Thus, putting in place an effective framework and process for this purpose, at both the central and the state government levels, as the situation would warrant, requires to be a key priority focus area of the HPS implementation process. There doesn’t seem to be any other viable choice, either.

Any need to ‘reinvent the wheel’?

The answer is, of course, ‘no’. Perhaps, to attain similar goals, the Government had established the fully autonomous Central Medical Services Society (CMSS) as a Central Procurement Agency (CPA). This was intended to streamline drug procurement and distribution system of the Ministry of Health and Family Welfare of India. Accordingly, the Gazette Notification on the formation of CMSS said that it:

  • Will be responsible for procuring health sector goods in a transparent and cost-effective manner and distributing them to the States/UTs by setting up an IT enabled supply chain infrastructure including warehouses in 50 locations.
  • Will ensure uninterrupted supply of health-sector goods to the State Government, which will then maintain the flow to the government health facilities, such as district hospitals, primary health centers and community health centers.
  • All decisions on procurement will be taken by the CMSS without any reference to the Ministry of Health and Family Welfare.
  • The Ministry will be responsible only for policy decisions concerning procurement and for monitoring its performance.
  • The CMSS will also assist the State Governments to set up similar organizations in states to reform their procurement.

Currently, CMSS carries out procurement for following ‘Disease Control and Welfare Programs’ of the Union Ministry of Health & Family Welfare:

  • Revised National Tuberculosis Control Program (RNTCP)
  • National Vector Borne Disease Control Program (NVBDCP)
  • Family Welfare Program (FWP)
  • National Aids Control Organization (NACO)

- Records supplied -
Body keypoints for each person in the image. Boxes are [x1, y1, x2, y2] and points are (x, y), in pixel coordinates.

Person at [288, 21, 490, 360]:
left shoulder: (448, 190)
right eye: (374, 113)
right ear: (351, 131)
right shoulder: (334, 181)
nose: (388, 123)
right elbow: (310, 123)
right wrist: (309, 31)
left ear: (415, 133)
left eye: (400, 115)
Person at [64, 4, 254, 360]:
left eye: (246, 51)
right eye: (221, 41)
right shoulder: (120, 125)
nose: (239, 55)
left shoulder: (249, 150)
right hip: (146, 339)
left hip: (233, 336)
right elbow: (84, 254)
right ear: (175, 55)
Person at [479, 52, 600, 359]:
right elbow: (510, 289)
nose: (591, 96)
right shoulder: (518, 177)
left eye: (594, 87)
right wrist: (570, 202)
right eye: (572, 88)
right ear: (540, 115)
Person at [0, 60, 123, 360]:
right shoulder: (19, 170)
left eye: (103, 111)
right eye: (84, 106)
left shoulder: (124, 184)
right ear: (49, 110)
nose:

- Task requirements -
A: Using the excerpt on health-sector procurement, decide whether each statement agrees with it: (i) The CMSS was to set up warehouses in 50 locations. (ii) Procurement decisions by the CMSS need approval from the Ministry of Health and Family Welfare. (iii) The CMSS procures for the Family Welfare Program. Answer yes or no for each and quote the deciding words.
B: Retype the part of the excerpt on health-sector procurement that starts at the words "Currently, CMSS carries" and ends after the words "Control Organization (NACO)".

- Responses to the exercise -
A:
(i) Yes: "including warehouses in 50 locations"
(ii) No: "All decisions on procurement will be taken by the CMSS without any reference to the Ministry of Health and Family Welfare."
(iii) Yes: "Family Welfare Program (FWP)"

B:
Currently, CMSS carries out procurement for following ‘Disease Control and Welfare Programs’ of the Union Ministry of Health & Family Welfare:

  • Revised National Tuberculosis Control Program (RNTCP)
  • National Vector Borne Disease Control Program (NVBDCP)
  • Family Welfare Program (FWP)
  • National Aids Control Organization (NACO)